DOCUMENT EXTRACT ::
Gigabyte Brings Solid State Storage to the Mainstream

In an effort to differentiate themselves from other motherboard manufacturers, Gigabyte has introduced a number of interesting add-ons for their motherboards, the most interesting of which is their $50 RAMDISK PCI card.

The card is a regular 32-bit PCI card that features four standard DIMM slots on board.  The card also features a custom Gigabyte FPGA that is programmed to act as a SATA to DDR translator, which convinces the SATA controller you connect the card to that the memory you have on that card is no different than a regular SATA HDD.  As long as you have memory on the card, the card will be available at POST as an actual SATA drive, with no additional drivers necessary. 

The Custom Gigabyte FPGA

The card is powered via the PCI slot, but RAM is volatile and thus if no power is provided to the card then all of the data is lost.  In order to make this solution more realistic for real-world usage, Gigabyte outfitted the card with a rechargeable battery pack that can keep the memory powered and data intact for up to 16 hours with no power.  After that 16 hours is up, your data is lost, but as soon as you apply power to the card again the battery pack will begin to recharge.

ASSIGNED TASK A ::
Return every line of the records that contains the string "форм", treating uppercase and lowercase as different.
The article and the records come from unrelated sources.

RECORDS SUPPLIED ::
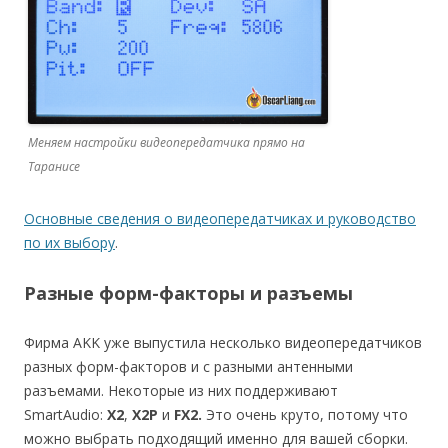
Меняем настройки видеопередатчика прямо на
Таранисе
Основные сведения о видеопередатчиках и руководство
по их выбору
.
Разные форм-факторы и разъемы
Фирма AKK уже выпустила несколько видеопередатчиков
разных форм-факторов и с разными антенными
разъемами. Некоторые из них поддерживают
SmartAudio:
X2
,
X2P
и
FX2.
Это очень круто, потому что
можно выбрать подходящий именно для вашей сборки.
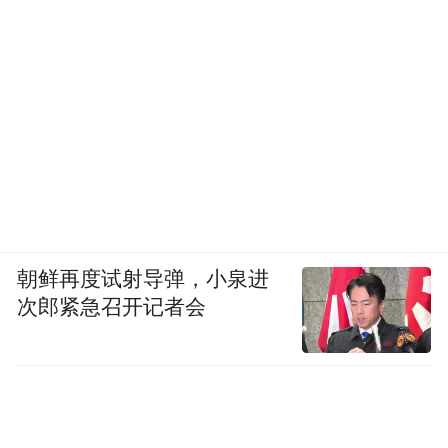
朝鲜再度试射导弹，小泉进
次郎紧急召开记者会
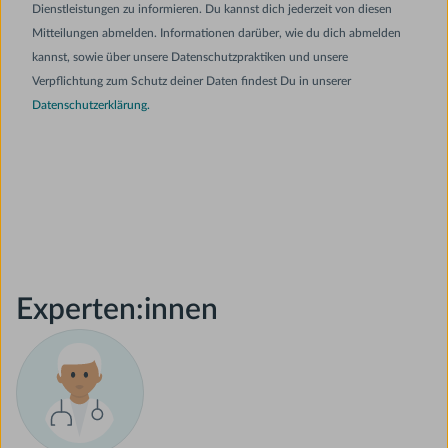
Dienstleistungen zu informieren. Du kannst dich jederzeit von diesen
Mitteilungen abmelden. Informationen darüber, wie du dich abmelden
kannst, sowie über unsere Datenschutzpraktiken und unsere
Verpflichtung zum Schutz deiner Daten findest Du in unserer
Datenschutzerklärung.
Experten:innen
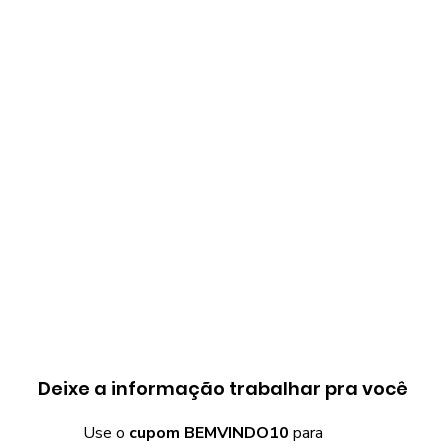
Deixe a informação trabalhar pra você
Use o
cupom BEMVINDO10
para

ASSIGNED TASK B ::
According to the Gigabyte article, how long can the card's battery pack keep the memory powered with no other power?

WRITTEN RESPONSE A ::
Разные форм-факторы и разъемы
разных форм-факторов и с разными антенными

WRITTEN RESPONSE B ::
Up to 16 hours.